Wrangell Public Schools has received some community pushback to its current COVID testing policy, including from the secondary schools’ parent advisory committee. But the district’s top administrator says he’s not sure scrapping the program is the best move for Wrangell students or the community at large.

The policy requires Wrangell sports teams to test before traveling for competitions and encourages testing upon return. It’s a stricter policy than the current guideline set by the state school activities association.

Wrangell Superintendent Bill Burr told school board members at a meeting November 21 he feels continued periodic testing of athletes before sports travel is a sound decision. 

“Looking at other school districts – I’m aware – saying it was too hard to run a testing program, and they just didn’t want to do it,” Burr said, “But we would like to think that we were a little more conscientious, perhaps, in protecting our students.” 

He continued: “It’s not saving our athletes or our regular students from illness,” Burr conceded, “But I’d like to think that we are doing our best for everyone’s sake, those who are healthy and for parents who are sending their students on travel so that the rest of the team is healthy. And for their [own] sake, nobody wants to play when they’re sick.”

Burr also pointed out that the district’s testing program has decreased exponentially compared to this time last year. In the month between the end of October and the end of November (October 22 to November 21), Burr said the district administered 48 COVID tests. Last year, there were 378 tests throughout the same time period. 

Burr told school board members he’s hoping that more data on testing and positivity rates among students will help inform whether or not to walk back the “test before travel” policy currently in place for Wrangell student-athletes. 

“I’m looking forward to seeing the extensive data that I hope we have going through December,” Burr explained, “So that we can come back and say with a surety that our program is working, and that we are getting on top of the uphill struggle that we have.”
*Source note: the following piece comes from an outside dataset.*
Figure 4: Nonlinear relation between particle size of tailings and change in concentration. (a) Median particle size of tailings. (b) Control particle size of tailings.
Burr admitted that as far as he knows, Wrangell is one of the only – if not the only – school district testing before sports travel. 

But he said he doesn’t feel like he has the data to change the policy right now. Plus, Wrangell’s schools have seen a significant uptick of absences in recent weeks because of illness. It’s been a wide variety of illnesses.
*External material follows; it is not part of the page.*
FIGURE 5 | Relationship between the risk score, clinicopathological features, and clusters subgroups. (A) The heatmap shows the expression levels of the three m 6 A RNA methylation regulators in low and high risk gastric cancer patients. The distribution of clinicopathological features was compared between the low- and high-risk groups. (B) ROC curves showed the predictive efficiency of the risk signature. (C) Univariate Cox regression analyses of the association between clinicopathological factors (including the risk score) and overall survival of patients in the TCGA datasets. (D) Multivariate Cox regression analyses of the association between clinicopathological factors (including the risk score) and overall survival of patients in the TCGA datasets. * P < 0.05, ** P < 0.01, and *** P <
“We have a symptom-free school, this has not changed,” Burr said. “If a student is not feeling well… especially looking at the last few weeks, we have seen a major influx of everything from Influenza A to other illnesses, to a cough to possibly RSV. A lot of different variations. If somebody is sick, we know how fast and contagious anything can be, so we are still staying with that symptom-free school. And hopefully we keep that for a long time.”
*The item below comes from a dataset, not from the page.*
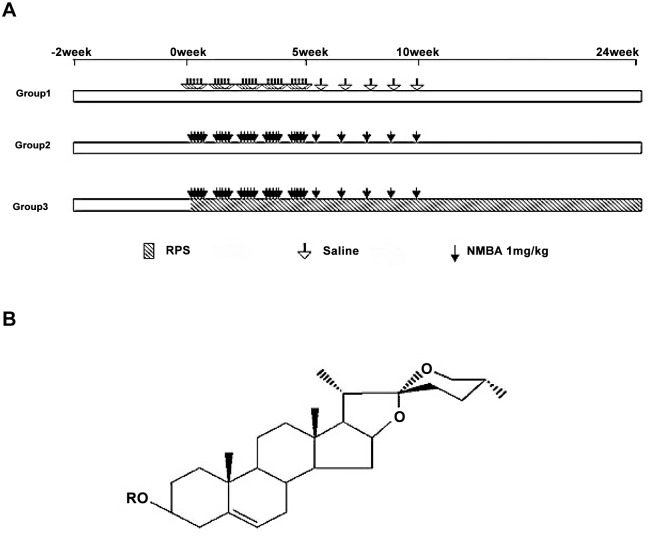
The schematic diagram of the experimental design for NMBA injection and RPS administration.
A. A schematic representation of experimental protocol. The empty arrows indicate subcutaneous injection of saline. The solid arrows indicate subcutaneous injection of NMBA. The shaded area represents oral RPS administration. B. The chemical formula of RPS. The letter “R” indicates that different functional groups can be at that position, resulting in different types of RPS with various molecular structures.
Burr said if and when the district does away with a regular COVID-19 testing policy, schools will work to transition into a plan that addresses all sorts of illnesses. 

“We depend on school staff, students, families, [and the] community to make sure that anybody who’s not feeling well stays home,” Burr said. “It’s not to stop travel or to limit anybody’s education or activities at all. We know how easily things are spread, so we’re trying our best to keep as much mitigation as we can, at a much lower level of obstruction at this point.”

Wrangell’s school board could potentially approve lower mitigation measures at its next meeting, scheduled for December 19.